Todos os laboratórios, nacionais ou não, fabricantes de genéricos devem obrigatoriamente comprovar a qualidade de seu produto em relação ao medicamento de referência por meio de teste de bioequivalência (que traça um perfil das características físicas e químicas do candidato a genérico) e biodisponibilidade (que mede os efeitos no organismo, avaliando se o genérico surte o mesmo efeito e atinge a mesma concentração no sangue em tempo igual ao medicamento de referência).
Os testes de bioequivalência e biodisponibilidade revelam a característica do medicamento naquele momento. Não são a garantia de que o laboratório, na produção em série, manterá a fórmula e não reduzirá proporções de substâncias. Só que, no Brasil, a fiscalização das boas práticas de fabricação da indústria farmacêutica, mundialmente conhecidas como GMP (Good Manufacturing Practice), ainda é falha, mas melhorou após a criação da Agência Nacional de Vigilância Sanitária.
Algumas Vigilâncias estaduais, como as de São Paulo e Rio Grande do Sul, também estão se equipando. Mas e no restante do território nacional?
Queremos medicamentos genéricos, nacionais, baratos, mas sobretudo de boa qualidade, eficazes e seguros. Devemos assumir o compromisso de acompanhar e participar ativamente dessas mudanças positivas no cenário nacional. O próprio Ministério Público terá incumbência de zelar pela qualidade de um medicamento anti-Aids. Terá autoridade judicial de exigir exames de bioequivalência e biodisponibilidade.

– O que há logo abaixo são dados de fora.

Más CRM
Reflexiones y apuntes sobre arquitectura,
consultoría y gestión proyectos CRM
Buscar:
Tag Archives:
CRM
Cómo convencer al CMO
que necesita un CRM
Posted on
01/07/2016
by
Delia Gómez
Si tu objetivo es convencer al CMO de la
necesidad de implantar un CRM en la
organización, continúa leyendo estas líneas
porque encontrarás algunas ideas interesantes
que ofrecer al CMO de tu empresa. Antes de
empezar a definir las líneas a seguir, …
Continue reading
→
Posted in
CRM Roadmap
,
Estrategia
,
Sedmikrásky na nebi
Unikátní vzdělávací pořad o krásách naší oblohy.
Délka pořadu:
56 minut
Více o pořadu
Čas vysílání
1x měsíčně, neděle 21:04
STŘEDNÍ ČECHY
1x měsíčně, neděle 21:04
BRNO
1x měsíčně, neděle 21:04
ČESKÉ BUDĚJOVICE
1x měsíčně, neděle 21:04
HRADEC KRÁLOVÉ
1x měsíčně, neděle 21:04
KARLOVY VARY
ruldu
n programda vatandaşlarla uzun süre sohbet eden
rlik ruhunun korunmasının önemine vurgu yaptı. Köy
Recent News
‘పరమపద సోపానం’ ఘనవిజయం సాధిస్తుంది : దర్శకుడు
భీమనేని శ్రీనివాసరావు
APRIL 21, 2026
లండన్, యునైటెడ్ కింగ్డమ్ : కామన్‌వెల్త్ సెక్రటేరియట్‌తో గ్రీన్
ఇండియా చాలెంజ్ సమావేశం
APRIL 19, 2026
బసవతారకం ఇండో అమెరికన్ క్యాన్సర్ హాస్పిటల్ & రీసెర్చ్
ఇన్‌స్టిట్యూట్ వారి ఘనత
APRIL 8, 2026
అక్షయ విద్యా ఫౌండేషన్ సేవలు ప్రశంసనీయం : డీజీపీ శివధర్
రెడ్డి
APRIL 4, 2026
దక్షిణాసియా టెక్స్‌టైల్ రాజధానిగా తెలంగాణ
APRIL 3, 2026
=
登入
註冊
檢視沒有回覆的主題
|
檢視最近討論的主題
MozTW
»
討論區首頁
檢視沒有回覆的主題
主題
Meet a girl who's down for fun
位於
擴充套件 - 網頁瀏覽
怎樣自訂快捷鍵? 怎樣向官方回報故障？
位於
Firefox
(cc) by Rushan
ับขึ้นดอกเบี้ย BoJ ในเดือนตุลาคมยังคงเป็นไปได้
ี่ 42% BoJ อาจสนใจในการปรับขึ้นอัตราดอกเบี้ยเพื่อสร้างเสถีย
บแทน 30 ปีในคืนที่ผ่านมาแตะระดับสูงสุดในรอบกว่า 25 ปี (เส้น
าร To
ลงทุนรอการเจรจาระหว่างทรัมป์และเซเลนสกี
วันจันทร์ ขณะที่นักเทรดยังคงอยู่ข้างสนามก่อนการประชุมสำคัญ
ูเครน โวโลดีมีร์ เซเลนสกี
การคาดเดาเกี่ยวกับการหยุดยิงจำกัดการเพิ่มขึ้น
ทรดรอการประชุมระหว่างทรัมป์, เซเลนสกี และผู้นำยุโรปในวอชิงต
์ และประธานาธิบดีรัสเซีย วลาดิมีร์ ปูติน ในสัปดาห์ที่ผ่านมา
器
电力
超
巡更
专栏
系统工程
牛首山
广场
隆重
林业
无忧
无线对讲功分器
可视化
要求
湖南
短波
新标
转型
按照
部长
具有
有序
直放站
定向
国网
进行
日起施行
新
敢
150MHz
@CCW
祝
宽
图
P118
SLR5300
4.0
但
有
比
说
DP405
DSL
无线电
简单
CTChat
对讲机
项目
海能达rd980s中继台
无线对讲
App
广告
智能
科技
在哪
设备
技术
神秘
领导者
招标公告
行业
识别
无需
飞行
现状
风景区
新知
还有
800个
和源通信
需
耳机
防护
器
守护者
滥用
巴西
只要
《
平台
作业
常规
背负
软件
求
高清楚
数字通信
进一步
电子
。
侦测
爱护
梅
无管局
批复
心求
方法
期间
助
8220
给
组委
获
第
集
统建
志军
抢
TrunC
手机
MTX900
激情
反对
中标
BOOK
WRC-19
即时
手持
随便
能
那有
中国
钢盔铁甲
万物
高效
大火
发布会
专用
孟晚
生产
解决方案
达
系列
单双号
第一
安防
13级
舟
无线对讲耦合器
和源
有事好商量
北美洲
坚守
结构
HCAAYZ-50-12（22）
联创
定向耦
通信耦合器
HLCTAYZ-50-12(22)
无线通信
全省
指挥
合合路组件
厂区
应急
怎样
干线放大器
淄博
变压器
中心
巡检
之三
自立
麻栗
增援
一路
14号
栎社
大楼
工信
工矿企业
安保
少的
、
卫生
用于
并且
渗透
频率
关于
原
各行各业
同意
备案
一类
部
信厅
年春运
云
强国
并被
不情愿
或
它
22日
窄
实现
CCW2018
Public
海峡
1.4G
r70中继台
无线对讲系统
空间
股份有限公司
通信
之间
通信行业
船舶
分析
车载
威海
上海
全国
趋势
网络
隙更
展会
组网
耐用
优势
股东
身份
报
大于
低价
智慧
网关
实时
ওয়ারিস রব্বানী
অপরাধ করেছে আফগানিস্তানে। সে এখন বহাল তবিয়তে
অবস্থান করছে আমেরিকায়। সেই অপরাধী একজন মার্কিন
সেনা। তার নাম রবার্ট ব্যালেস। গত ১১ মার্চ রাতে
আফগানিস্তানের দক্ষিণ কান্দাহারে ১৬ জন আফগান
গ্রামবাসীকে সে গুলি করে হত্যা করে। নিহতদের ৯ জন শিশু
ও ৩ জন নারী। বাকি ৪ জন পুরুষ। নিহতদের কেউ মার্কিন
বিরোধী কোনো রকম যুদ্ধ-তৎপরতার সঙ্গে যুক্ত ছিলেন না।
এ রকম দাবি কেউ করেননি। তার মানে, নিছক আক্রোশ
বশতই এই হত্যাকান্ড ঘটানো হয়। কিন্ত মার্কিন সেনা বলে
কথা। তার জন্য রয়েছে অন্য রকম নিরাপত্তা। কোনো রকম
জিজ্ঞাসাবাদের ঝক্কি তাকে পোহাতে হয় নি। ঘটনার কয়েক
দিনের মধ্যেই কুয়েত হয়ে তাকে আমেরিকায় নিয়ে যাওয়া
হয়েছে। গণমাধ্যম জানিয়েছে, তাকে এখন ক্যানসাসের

Afinal, o portador do vírus HIV não pode se ver sujeito a um produto não-confiável. Até mesmo o médico não pode prescrever medicamentos com crédito duvidoso.

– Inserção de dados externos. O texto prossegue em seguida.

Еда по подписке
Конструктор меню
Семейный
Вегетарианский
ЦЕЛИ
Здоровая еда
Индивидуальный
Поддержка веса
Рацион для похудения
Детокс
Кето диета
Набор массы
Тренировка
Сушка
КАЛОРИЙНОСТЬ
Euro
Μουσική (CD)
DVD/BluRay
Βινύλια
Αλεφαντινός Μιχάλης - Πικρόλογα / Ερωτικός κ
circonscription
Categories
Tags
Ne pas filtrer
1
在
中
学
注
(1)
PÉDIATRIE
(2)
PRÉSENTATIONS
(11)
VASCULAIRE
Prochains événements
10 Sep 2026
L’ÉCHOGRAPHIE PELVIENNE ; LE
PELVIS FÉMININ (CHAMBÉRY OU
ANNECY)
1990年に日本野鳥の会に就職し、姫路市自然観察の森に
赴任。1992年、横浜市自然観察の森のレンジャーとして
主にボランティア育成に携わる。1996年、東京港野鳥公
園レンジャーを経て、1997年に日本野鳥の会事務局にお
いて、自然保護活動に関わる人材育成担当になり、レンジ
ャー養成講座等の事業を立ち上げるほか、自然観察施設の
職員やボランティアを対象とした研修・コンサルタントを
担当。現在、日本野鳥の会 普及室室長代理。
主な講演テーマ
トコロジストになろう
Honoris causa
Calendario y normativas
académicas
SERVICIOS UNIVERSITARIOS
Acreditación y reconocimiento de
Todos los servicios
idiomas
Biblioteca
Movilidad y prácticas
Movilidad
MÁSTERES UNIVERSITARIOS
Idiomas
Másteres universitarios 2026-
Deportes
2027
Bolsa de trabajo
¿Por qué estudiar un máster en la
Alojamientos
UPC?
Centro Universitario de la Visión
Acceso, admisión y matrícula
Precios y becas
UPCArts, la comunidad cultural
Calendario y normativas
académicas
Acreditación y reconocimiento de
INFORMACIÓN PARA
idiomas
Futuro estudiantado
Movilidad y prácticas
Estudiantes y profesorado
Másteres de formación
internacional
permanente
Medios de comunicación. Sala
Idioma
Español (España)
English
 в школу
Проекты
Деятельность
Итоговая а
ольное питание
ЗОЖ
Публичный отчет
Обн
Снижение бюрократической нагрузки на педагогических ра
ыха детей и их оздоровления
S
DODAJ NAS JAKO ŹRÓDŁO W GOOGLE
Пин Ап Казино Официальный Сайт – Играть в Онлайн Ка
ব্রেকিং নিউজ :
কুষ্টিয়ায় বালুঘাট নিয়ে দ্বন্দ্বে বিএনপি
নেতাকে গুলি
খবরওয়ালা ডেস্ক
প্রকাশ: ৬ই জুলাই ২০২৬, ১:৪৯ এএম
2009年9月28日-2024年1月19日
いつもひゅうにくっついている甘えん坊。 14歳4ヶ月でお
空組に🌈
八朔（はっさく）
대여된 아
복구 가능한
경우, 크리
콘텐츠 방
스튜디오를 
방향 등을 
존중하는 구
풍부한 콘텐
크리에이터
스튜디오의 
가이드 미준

Uma das preocupações atuais é quanto aos inibidores de protease. A eficácia deles requer a implementação de um processo contínuo para monitorizar a pureza do composto. Sem isso, poderá ocorrer o desenvolvimento da temida resistência a essa e eventualmente a outras classes de anti-retrovirais.

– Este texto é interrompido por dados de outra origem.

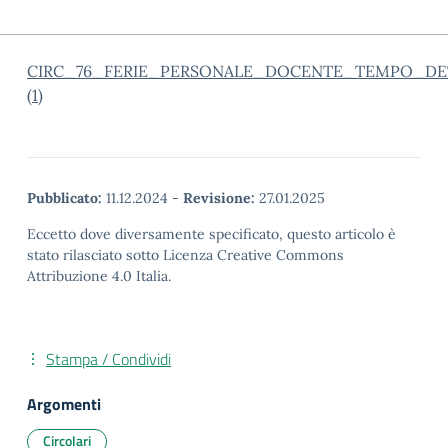
CIRC_76_FERIE_PERSONALE_DOCENTE_TEMPO_D
(1)
Pubblicato:
11.12.2024
-
Revisione:
27.01.2025
Eccetto dove diversamente specificato, questo articolo è
stato rilasciato sotto Licenza Creative Commons
Attribuzione 4.0 Italia.
Stampa / Condividi
Argomenti
Circolari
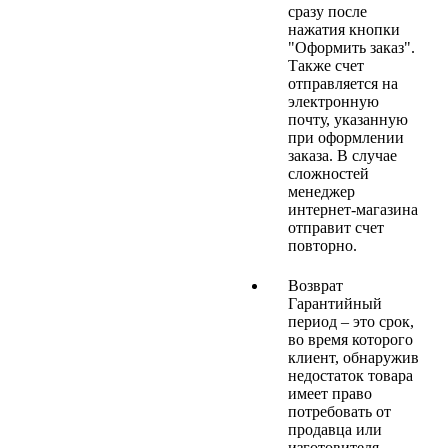
сразу после
нажатия кнопки
"Оформить заказ".
Также счет
отправляется на
электронную
почту, указанную
при оформлении
заказа. В случае
сложностей
менеджер
интернет-магазина
отправит счет
повторно.
Возврат
Гарантийный
период – это срок,
во время которого
клиент, обнаружив
недостаток товара
имеет право
потребовать от
продавца или
изготовителя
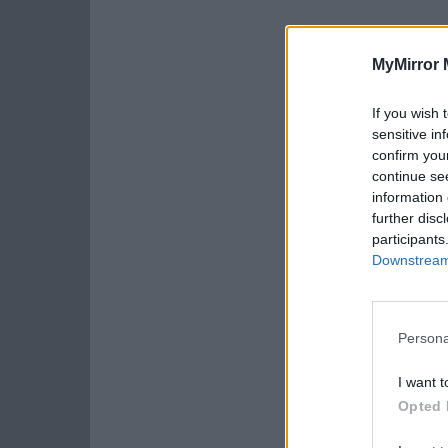
MyMirror 
If you wish 
sensitive in
confirm you
continue se
information 
further disc
participants
Downstream 
Persona
I want t
Opted 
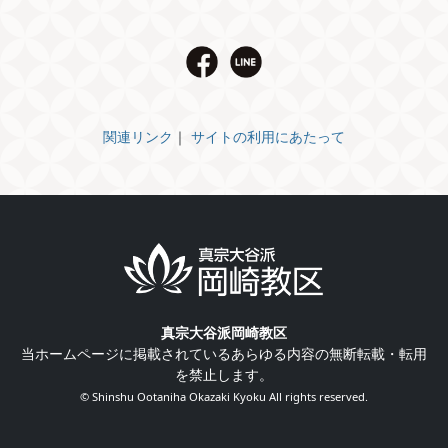
関連リンク
｜
サイトの利用にあたって
真宗大谷派岡崎教区
当ホームページに掲載されているあらゆる内容の無断転載・転用
を禁止します。
© Shinshu Ootaniha Okazaki Kyoku All rights reserved.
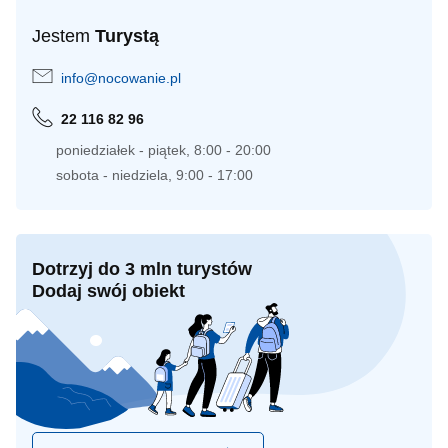
Jestem
Turystą
info@nocowanie.pl
22 116 82 96
poniedziałek - piątek, 8:00 - 20:00
sobota - niedziela, 9:00 - 17:00
Dotrzyj do 3 mln turystów
Dodaj swój obiekt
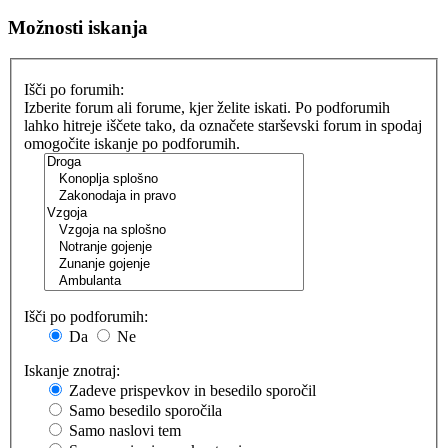
Možnosti iskanja
Išči po forumih:
Izberite forum ali forume, kjer želite iskati. Po podforumih
lahko hitreje iščete tako, da označete starševski forum in spodaj
omogočite iskanje po podforumih.
Išči po podforumih:
Da
Ne
Iskanje znotraj:
Zadeve prispevkov in besedilo sporočil
Samo besedilo sporočila
Samo naslovi tem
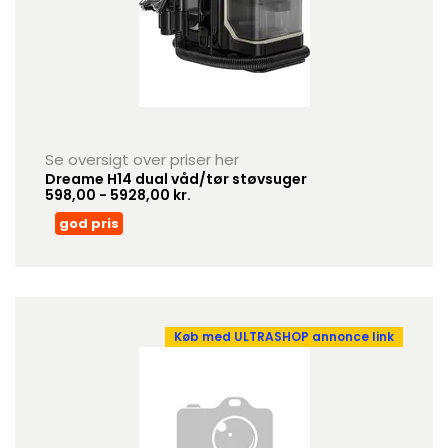
Se oversigt over priser her
Dreame H14 dual våd/tør støvsuger
598,00 - 5928,00 kr.
god pris
Køb med ULTRASHOP annonce link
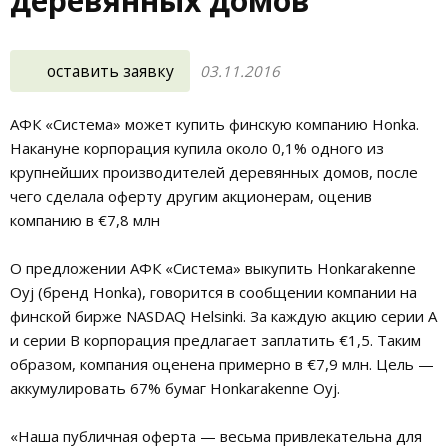
деревянных домов
оставить заявку
03.11.2016
АФК «Система» может купить финскую компанию Honka.
Накануне корпорация купила около 0,1% одного из
крупнейших производителей деревянных домов, после
чего сделала оферту другим акционерам, оценив
компанию в €7,8 млн
О предложении АФК «Система» выкупить Honkarakenne
Oyj (бренд Honka), говорится в сообщении компании на
финской бирже NASDAQ Helsinki. За каждую акцию серии А
и серии B корпорация предлагает заплатить €1,5. Таким
образом, компания оценена примерно в €7,9 млн. Цель —
аккумулировать 67% бумаг Honkarakenne Oyj.
«Наша публичная оферта — весьма привлекательна для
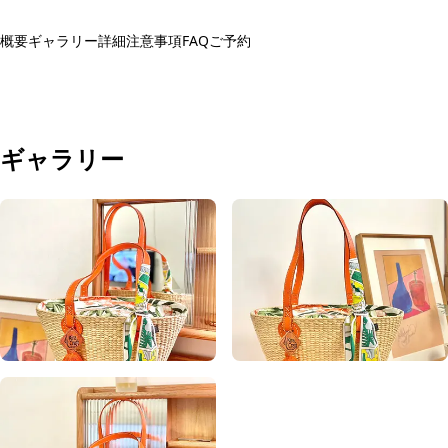
概要
ギャラリー
詳細
注意事項
FAQ
ご予約
予約する
ギャラリー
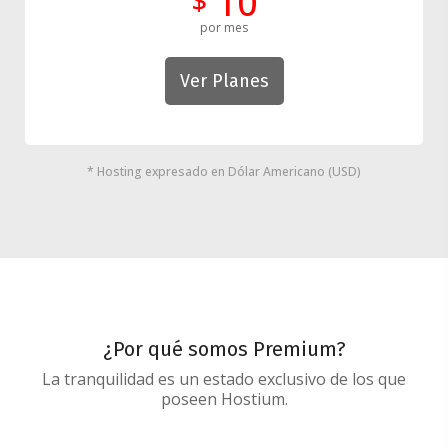
10
$
por mes
Ver Planes
* Hosting expresado en Dólar Americano (USD)
¿Por qué somos Premium?
La tranquilidad es un estado exclusivo de los que
poseen Hostium.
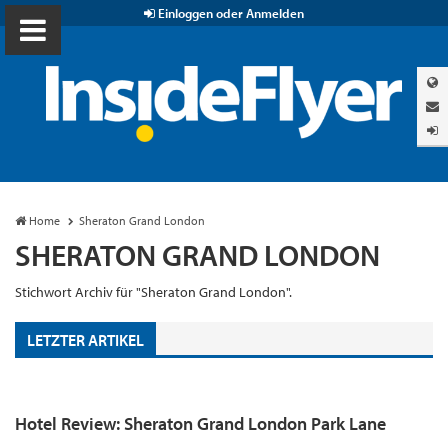
Einloggen oder Anmelden
Home
Sheraton Grand London
SHERATON GRAND LONDON
Stichwort Archiv für "Sheraton Grand London".
LETZTER ARTIKEL
Hotel Review: Sheraton Grand London Park Lane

Temos consciência de que os genéricos com preços acessíveis são muito bem-vindos no Brasil. Chegam com bastante atraso a um país onde a saúde nem sempre é levada a sério, conforme reza nossa Constituição. É importante, porém, que eles cheguem com o compromisso de qualidade ou serão um ônus a mais para os tratamentos.
Todos sabem que os produtos devem gerar confiança em médicos e pacientes. Caso contrário levarão a danos irreversíveis e até à morte. Um genérico sem qualidade é uma afronta à ciência e a toda pesquisa desenvolvida até hoje no mundo.


David Everson Uip, 48, médico infectologista, é professor livre-docente da Faculdade de Medicina da USP (Universidade de São Paulo).